REQUIRED WORK: Reproduce the passage on Barclays job cuts word for word, from "The pain will" to "the chopping block.".

-------- DOCUMENT PASSAGE

Nearly 20% of the British banking giant’s managing directors, or about 220 of the bank’s highest earners, are set to lose their jobs over the next 12 months. Like other banking chiefs, Barclays’s chief executive Anthony Jenkins seemed focused on slashing fixed costs amid declining profits. Banks like Barclays, Bank of America, Morgan Stanley and Goldman Sachs are turning to tech-heavy trading centers and data centers to cut personnel in banking and customer service businesses. ”There’s also a lot of strategic opportunity in the group, from the automation of our retail businesses for the customer, but also in the operation of our institutional businesses, particularly in the middle and back office,” Jenkins said on a call today with analysts to discuss the firm’s earnings.

The pain will reach the highest echelons of the bank. At Barclays, the role of managing director is the top rung a banker can reach. The title comes with a guaranteed annual base salary of between $400,000 and $500,000, not including bonuses and other compensation, according to recruiters familiar with the bank’s pay. Another 600 directors (just one rung below managing directors), who haul in between $250,000 and $300,000 in base salary, also are on the chopping block.

Cuts are hitting the elite ranks of other storied banks, too. Last month, some of Goldman’s elite partners, the highest executives at the banking, securities and investment management firm, took as much as a 30% cut to their bonuses amid a cost-cutting spree. Sources told Quartz that not all Goldman partners saw cuts in their bonuses; the pay cuts were in specific areas in which the bank performed poorly such as fixed-income trading, while the pay for some others was up to roughly flat from the year prior.

----------------
-------- INFORMATION SUPPLIED

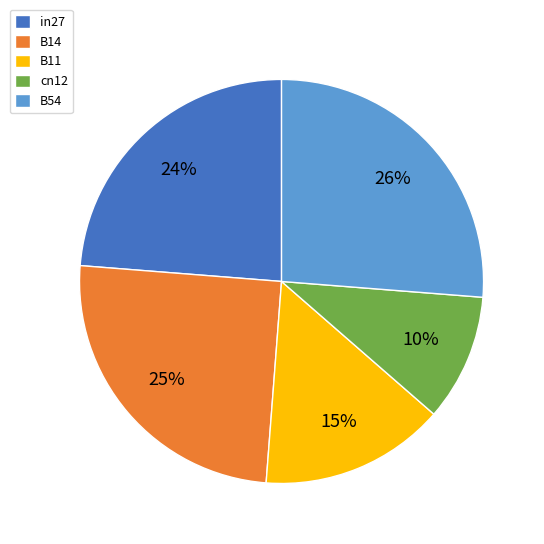

Rank the categories by value from lowest to highest.

cn12, B11, in27, B14, B54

----------------

ANSWER AREA:
The pain will reach the highest echelons of the bank. At Barclays, the role of managing director is the top rung a banker can reach. The title comes with a guaranteed annual base salary of between $400,000 and $500,000, not including bonuses and other compensation, according to recruiters familiar with the bank’s pay. Another 600 directors (just one rung below managing directors), who haul in between $250,000 and $300,000 in base salary, also are on the chopping block.